Contrarily, some studies have found the opposite that the FA of SN is not a diagnostic biomarker of PD [43].

In our study, ROC curve was conducted to assess validity of right and left substantia nigra FA in differentiating between cases and controls. At cutoff value of 0.945, the right substantia nigra FA showed significant AUC that could differentiate between cases and controls sensitivity 90% and specificity 80%. At cutoff value of 0.585, the left substantia nigra FA showed significant AUC that could differentiate between cases and controls with sensitivity 95% and specificity 90%. As long as showing that at cutoff value of 0.791, the right substantia nigra MD showed significant AUC that could differentiate between cases and controls sensitivity 80% and specificity 90%. At cutoff value of 0.813, the left substantia nigra MD showed significant AUC that could differentiate between cases and controls with sensitivity 80% and specificity 70%. Measures of diffusivity were less frequently reported, and often no significant overall differences were detected.

In the same way, Huang and colleagues [44] examined FA in diagnosing PD and found that the results indicate a low diagnostic accuracy with an area under the curve of 0.516 (P = 0.880). The cutoff value is 0.311, with a sensitivity of 56.3% and specificity of 62.5%.

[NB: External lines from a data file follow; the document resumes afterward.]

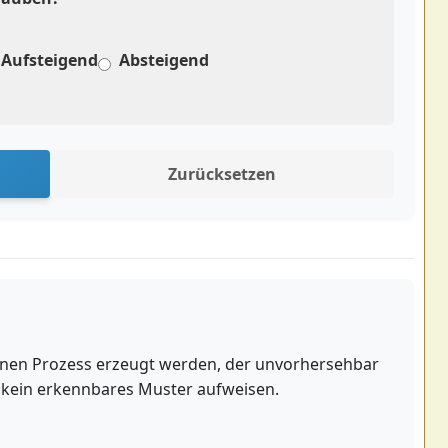
Aufsteigend
Absteigend
Zurücksetzen
 einen Prozess erzeugt werden, der unvorhersehbar
e kein erkennbares Muster aufweisen.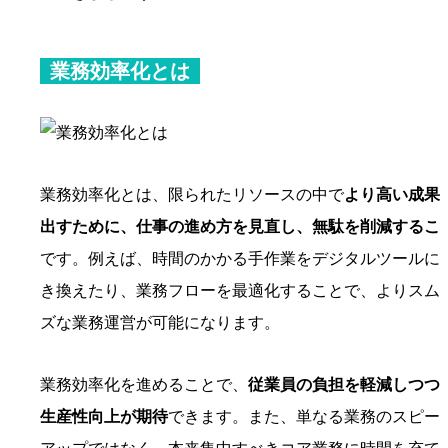
業務効率化とは
業務効率化とは、限られたリソースの中で
より高い成果
出すために、仕事の進め方を見直し、無駄を削減するこ
です。例えば、時間のかかる手作業をデジタルツールに
き換えたり、業務フローを最適化することで、よりスム
ズな業務運営が可能になります。
業務効率化を進めることで、
従業員の負担を軽減しつつ
生産性向上が期待
できます。また、単なる業務のスピー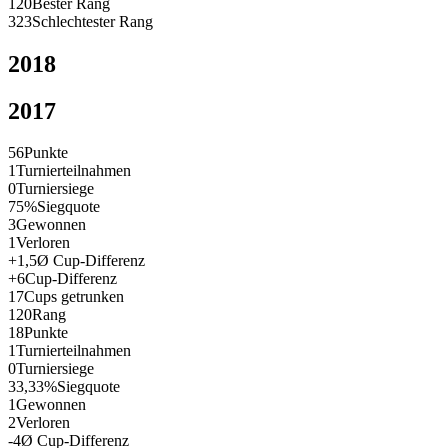
120
Bester Rang
323
Schlechtester Rang
2018
2017
56
Punkte
1
Turnierteilnahmen
0
Turniersiege
75%
Siegquote
3
Gewonnen
1
Verloren
+1,5
Ø Cup-Differenz
+6
Cup-Differenz
17
Cups getrunken
120
Rang
18
Punkte
1
Turnierteilnahmen
0
Turniersiege
33,33%
Siegquote
1
Gewonnen
2
Verloren
-4
Ø Cup-Differenz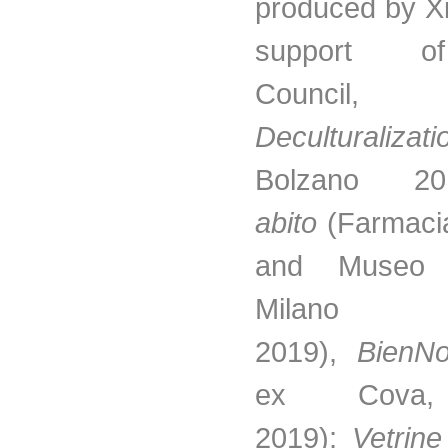
produced by Xi
support of
Counc
Deculturalizati
Bolzano 2
abito
(Farmac
and Museo 
Milano
2019),
BienNo
ex Cova,
2019);
Vetrine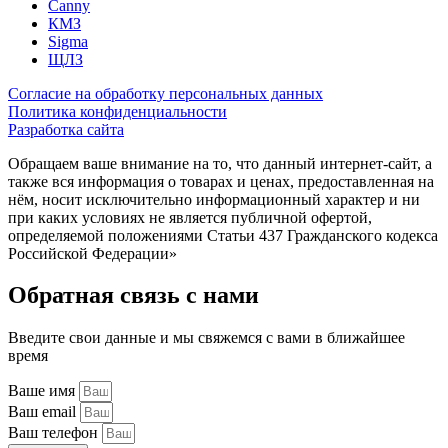
Canny
КМЗ
Sigma
ЩЛЗ
Согласие на обработку персональных данных
Политика конфиденциальности
Разработка сайта
Обращаем ваше внимание на то, что данный интернет-сайт, а
также вся информация о товарах и ценах, предоставленная на
нём, носит исключительно информационный характер и ни
при каких условиях не является публичной офертой,
определяемой положениями Статьи 437 Гражданского кодекса
Российской Федерации»
Обратная связь с нами
Введите свои данные и мы свяжемся с вами в ближайшее
время
Ваше имя
Ваш email
Ваш телефон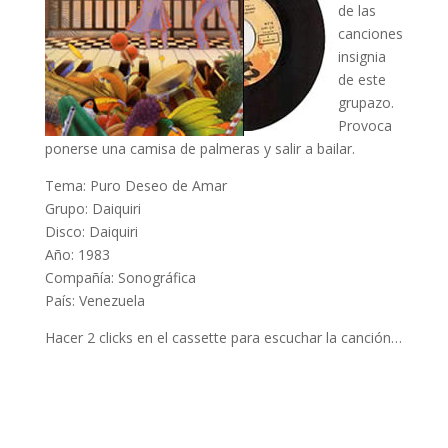
de las
canciones
insignia
de este
grupazo.
Provoca
ponerse una camisa de palmeras y salir a bailar.
Tema: Puro Deseo de Amar
Grupo: Daiquiri
Disco: Daiquiri
Año: 1983
Compañía: Sonográfica
País: Venezuela
Hacer 2 clicks en el cassette para escuchar la canción…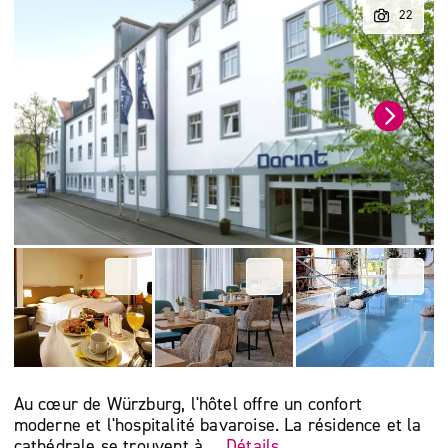
Au cœur de Würzburg, l'hôtel offre un confort
moderne et l'hospitalité bavaroise. La résidence et la
cathédrale se trouvent à ...
Détails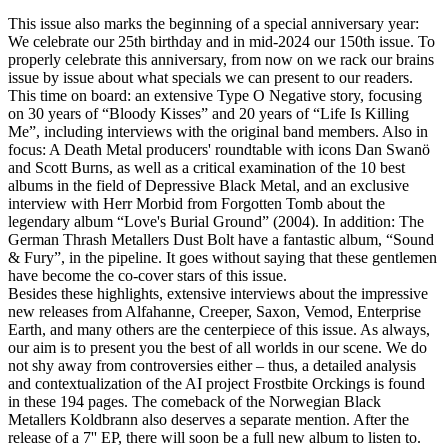
This issue also marks the beginning of a special anniversary year:
We celebrate our 25th birthday and in mid-2024 our 150th issue. To
properly celebrate this anniversary, from now on we rack our brains
issue by issue about what specials we can present to our readers.
This time on board: an extensive Type O Negative story, focusing
on 30 years of “Bloody Kisses” and 20 years of “Life Is Killing
Me”, including interviews with the original band members. Also in
focus: A Death Metal producers' roundtable with icons Dan Swanö
and Scott Burns, as well as a critical examination of the 10 best
albums in the field of Depressive Black Metal, and an exclusive
interview with Herr Morbid from Forgotten Tomb about the
legendary album “Love's Burial Ground” (2004). In addition: The
German Thrash Metallers Dust Bolt have a fantastic album, “Sound
& Fury”, in the pipeline. It goes without saying that these gentlemen
have become the co-cover stars of this issue.
Besides these highlights, extensive interviews about the impressive
new releases from Alfahanne, Creeper, Saxon, Vemod, Enterprise
Earth, and many others are the centerpiece of this issue. As always,
our aim is to present you the best of all worlds in our scene. We do
not shy away from controversies either – thus, a detailed analysis
and contextualization of the AI project Frostbite Orckings is found
in these 194 pages. The comeback of the Norwegian Black
Metallers Koldbrann also deserves a separate mention. After the
release of a 7'' EP, there will soon be a full new album to listen to.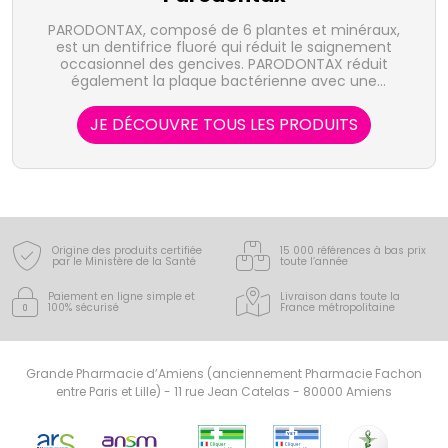
PARODONTAX, composé de 6 plantes et minéraux,
est un dentifrice fluoré qui réduit le saignement
occasionnel des gencives. PARODONTAX réduit
également la plaque bactérienne avec une
utilisation simple et quotidienne d'une brosse à dents
souple.
JE DÉCOUVRE TOUS LES PRODUITS
Origine des produits certifiée
15 000 références à bas prix
par le Ministère de la Santé
toute l’année
Paiement en ligne simple
et
Livraison dans toute la
100% sécurisé
France
métropolitaine
Grande Pharmacie d’Amiens (anciennement Pharmacie Fachon
entre Paris et Lille) - 11 rue Jean Catelas - 80000 Amiens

Vaillancourt et al. [45] also demonstrated that by utilizing high-resolution DTI, they were able to identify greater reductions in FA in the caudal regions of the substantia nigra (SN) compared to the middle or rostral regions. This distinction allowed for the differentiation between individuals with Parkinson's disease (PD) and controls with 100% sensitivity and specificity.

Limitations

Limitations of study included small sample size. Also, some cases of parkinsonism were unable to complete MRI examination.

Conclusions

Diffusion tensor imaging showed valuable role in evaluation of gray–white matter changes in Parkinson's disease. Also, it helps to assess degree of gray–white matter changes when comparing late parkinsonism to early parkinsonism through evaluation of FA and MD values at corpus callosum, substania nigra, and cingulum. PD patients showed significant decrease in right and left substantia nigra FA and left cingulate FA as well as significant increase in right and left substantia nigra MD and corpus callosum MD. Also, there are significant decrease in right and left substantia nigra FA and significant increase in right and left substantia nigra MD and right cingulate MD in late parkinsonism when compared to early parkinsonism. SWI had also additional role in evaluation of morphological changes of SN in Parkinson's disease.